I am told there is another Republican presidential debate tonight. I won’t be watching, because debates have nothing to do with being president, and I have better things to do with my time anyway.
GOP presidential candidate Scott Walker, whose campaign is floundering according to the experts despite not a single vote having been cast yet, plans to stand out from the 432 other GOP presidential candidates by taking his biggest Wisconsin accomplishment national, according to RightWisconsin:
Ahead of a Wednesday debate with GOP rivals, Scott Walker will announce a major plan to overhaul and reform labor laws in the United States. Reid Epstein at the Wall Street Journal reports:
The Republican presidential candidate’s proposal, which he plans to announce at an afternoon speech in Las Vegas, would eliminate the National Labor Relations Board, prohibit federal employee unions, institute right-to-work laws nationwide and repeal the Davis-Bacon Act of 1931, which requires the payment of local prevailing wages to workers on federal construction projects, often boosting pay and project costs.
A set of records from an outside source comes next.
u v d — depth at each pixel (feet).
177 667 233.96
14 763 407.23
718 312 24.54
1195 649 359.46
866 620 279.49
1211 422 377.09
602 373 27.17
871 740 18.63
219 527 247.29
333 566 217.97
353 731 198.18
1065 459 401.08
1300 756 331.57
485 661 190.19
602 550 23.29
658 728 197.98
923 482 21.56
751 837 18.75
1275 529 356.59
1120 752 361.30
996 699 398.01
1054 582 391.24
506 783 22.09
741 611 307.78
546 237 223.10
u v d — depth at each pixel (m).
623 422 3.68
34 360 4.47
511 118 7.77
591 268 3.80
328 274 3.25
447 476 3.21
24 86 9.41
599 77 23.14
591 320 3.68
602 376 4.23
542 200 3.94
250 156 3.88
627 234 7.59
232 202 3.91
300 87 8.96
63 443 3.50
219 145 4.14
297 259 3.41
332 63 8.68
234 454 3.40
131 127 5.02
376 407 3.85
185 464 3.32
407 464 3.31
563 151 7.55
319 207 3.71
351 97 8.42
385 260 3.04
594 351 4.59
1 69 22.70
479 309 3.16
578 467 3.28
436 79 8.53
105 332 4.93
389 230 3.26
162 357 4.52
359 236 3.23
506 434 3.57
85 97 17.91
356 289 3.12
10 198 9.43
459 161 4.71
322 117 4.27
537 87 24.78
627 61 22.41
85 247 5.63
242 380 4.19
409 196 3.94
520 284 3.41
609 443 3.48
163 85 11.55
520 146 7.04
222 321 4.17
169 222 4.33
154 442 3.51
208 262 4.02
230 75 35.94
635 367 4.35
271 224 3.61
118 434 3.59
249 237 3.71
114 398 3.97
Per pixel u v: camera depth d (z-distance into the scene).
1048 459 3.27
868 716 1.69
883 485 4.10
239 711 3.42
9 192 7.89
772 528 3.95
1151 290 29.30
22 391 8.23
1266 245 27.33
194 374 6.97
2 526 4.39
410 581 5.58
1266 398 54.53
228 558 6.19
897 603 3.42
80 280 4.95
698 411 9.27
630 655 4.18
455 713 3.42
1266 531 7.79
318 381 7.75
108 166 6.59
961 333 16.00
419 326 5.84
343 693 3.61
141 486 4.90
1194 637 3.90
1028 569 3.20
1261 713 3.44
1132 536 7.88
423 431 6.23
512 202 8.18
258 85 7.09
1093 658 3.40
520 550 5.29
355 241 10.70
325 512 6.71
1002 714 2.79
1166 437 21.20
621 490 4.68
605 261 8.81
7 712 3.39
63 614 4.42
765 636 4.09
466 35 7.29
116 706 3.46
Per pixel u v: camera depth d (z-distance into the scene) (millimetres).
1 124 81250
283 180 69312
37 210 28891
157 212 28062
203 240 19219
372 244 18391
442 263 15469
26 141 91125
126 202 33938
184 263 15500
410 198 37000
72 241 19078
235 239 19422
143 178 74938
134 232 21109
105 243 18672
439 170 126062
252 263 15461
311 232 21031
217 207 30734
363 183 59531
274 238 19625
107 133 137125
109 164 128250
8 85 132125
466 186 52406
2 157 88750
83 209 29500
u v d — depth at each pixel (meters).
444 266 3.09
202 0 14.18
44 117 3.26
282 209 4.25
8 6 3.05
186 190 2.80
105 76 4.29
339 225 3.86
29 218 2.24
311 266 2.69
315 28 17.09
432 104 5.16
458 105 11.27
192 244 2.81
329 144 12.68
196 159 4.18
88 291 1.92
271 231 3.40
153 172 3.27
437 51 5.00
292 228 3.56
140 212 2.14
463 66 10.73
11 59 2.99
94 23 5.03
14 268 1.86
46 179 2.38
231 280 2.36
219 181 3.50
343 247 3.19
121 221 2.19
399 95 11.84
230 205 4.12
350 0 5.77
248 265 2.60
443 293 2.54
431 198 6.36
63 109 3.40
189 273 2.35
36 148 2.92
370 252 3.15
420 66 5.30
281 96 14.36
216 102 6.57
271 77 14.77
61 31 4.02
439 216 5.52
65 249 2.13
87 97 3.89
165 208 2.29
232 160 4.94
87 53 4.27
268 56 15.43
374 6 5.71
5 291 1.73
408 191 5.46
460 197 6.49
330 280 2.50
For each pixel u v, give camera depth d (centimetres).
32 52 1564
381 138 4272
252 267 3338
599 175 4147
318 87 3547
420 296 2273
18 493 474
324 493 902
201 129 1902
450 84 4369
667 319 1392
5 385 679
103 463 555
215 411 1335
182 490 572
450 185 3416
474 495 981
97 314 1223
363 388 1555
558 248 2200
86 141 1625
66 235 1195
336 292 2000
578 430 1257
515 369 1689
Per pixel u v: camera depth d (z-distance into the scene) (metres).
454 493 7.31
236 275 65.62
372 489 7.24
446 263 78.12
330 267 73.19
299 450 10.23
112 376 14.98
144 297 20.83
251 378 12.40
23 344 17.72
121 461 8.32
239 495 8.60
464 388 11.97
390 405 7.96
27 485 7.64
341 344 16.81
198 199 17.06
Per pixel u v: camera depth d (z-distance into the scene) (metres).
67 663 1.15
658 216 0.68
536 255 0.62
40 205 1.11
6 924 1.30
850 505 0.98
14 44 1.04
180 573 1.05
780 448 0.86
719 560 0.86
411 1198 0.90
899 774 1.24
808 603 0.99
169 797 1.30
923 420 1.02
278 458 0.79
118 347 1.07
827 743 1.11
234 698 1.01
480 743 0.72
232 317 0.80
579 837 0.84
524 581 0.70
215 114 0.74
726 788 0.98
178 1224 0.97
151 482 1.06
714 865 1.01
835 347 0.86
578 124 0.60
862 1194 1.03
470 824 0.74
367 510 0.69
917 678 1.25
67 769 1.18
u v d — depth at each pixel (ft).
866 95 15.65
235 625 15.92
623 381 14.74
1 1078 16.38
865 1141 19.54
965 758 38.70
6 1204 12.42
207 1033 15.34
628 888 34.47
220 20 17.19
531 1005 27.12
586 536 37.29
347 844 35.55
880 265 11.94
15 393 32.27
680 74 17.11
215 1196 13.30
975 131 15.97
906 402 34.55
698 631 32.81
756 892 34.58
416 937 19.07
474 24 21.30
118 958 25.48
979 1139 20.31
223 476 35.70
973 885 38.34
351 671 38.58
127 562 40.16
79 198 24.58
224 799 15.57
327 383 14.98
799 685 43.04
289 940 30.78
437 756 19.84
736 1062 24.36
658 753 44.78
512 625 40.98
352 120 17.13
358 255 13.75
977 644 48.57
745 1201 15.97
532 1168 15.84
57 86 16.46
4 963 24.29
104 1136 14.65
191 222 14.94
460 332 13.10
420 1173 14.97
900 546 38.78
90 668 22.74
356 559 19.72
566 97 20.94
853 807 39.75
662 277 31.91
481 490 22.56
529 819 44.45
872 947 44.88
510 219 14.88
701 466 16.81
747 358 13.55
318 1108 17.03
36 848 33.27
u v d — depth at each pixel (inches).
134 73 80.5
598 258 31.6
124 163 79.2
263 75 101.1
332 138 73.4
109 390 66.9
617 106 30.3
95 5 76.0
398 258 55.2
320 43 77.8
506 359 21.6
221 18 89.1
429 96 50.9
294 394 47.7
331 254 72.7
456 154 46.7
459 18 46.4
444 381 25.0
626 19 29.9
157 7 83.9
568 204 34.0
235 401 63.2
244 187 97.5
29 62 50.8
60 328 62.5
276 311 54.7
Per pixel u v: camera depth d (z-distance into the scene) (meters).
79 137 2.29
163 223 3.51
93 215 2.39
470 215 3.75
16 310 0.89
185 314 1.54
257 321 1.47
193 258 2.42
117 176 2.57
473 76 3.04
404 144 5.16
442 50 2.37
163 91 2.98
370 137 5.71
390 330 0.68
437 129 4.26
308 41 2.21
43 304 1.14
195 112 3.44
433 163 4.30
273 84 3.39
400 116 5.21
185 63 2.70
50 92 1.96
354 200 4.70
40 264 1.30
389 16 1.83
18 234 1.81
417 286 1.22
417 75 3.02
No question, the plan is big and bold.
At Hot Air, Walker explained why the end of federal employee unions will be good for taxpayers.
As president, I will work with Congress to prohibit federal employee unions because it’s the right thing for workers, taxpayers and the future of the American government. I have no illusions that this effort will be easy. Opponents will say that we’re robbing federal workers of their rights and workplace protections. Nothing could be further from the truth. Total compensation for federal employees is already 30 to 40 percent higher than their civilian counterparts and they already enjoy strong workplace protections and high job security rates.
The vast majority of federal workers do an outstanding job and deserve our appreciation and protection, which they will receive under a Walker administration. But taxpayers deserve the same thing. One of the ways I will achieve that is by removing the corrosive influence of federal unions from our government.
This proposal does a couple of things for Walker as his candidacy seeks to find some momentum.
First, it provides more substance to Walker’s candidacy as he seeks to move beyond his reputation as reform governor in the Midwest to a national candidate. With how quick Walker rose in the early part of 2015, he was slow to develop serious proposals to reform federal policy. This, along with his healthcare proposal, are very serious proposals that ought to find favor among conservative pundits, wonks, and the grassroots.
Second, Walker pokes the eye of an old foe. In many ways, big labor made Scott Walker. And he’s hoping they might give him a boost once again. This proposal will draw out big labor into a full-fledged freakout. The reaction will be swift and over the top. In an unsubtle way, Walker is begging for more union protests to bolster the “unintimidated” brand, and he is likely to get exactly what he wants.
Third, this is Scott Walker’s sweet spot. While immigration has been something of a nightmare, and foreign policy has been a work in progress, tackling federal labor policy is right up his alley. This will be framed as an “Act 10” for the federal government. But in many ways, it’s bigger than that. For a candidate who has struggled with driving the agenda, this ought to be a good moment for Walker as he attempts to reset the narrative of his campaign.
What is the one thing all conservatives should agree upon? The excessive scope and cost of government, particularly a government that has managed to generate tens of trillions of dollars in debt that will never be repaid.
Labor costs, both direct (salaries and benefits) and indirect (government projects made more expensive because of Davis-Bacon), have a lot to do with our bloated Govzilla. It remains unclear to me why we overburdened taxpayers should watch our wallets drain further to, ultimately, pad the wallets of government employee union heads, such as anyone who gets a paycheck from the Wisconsin Education Association Council. Government employee unions never have the taxpayer’s interest as a priority.
This also is an issue where Walker stands out from his fellow candidates, because none of them took on unions and won. Ohio Gov. John Kasich tried Act 10-style reforms, only to have them defeated by voters. No one else in the GOP field did what Walker did.
The political problem, though, is whether this will help Walker, who should have introduced union-neutering well before now. Sticking it to a Democratic constituency full of criminals (see Hoffa, James) is well and good, but not probably as important as disassembling the bad effects of Barack Obama in, for instance, his foreign policy of surrender and his other efforts to destroy our country in such areas as crippling environmental-policy idiocy.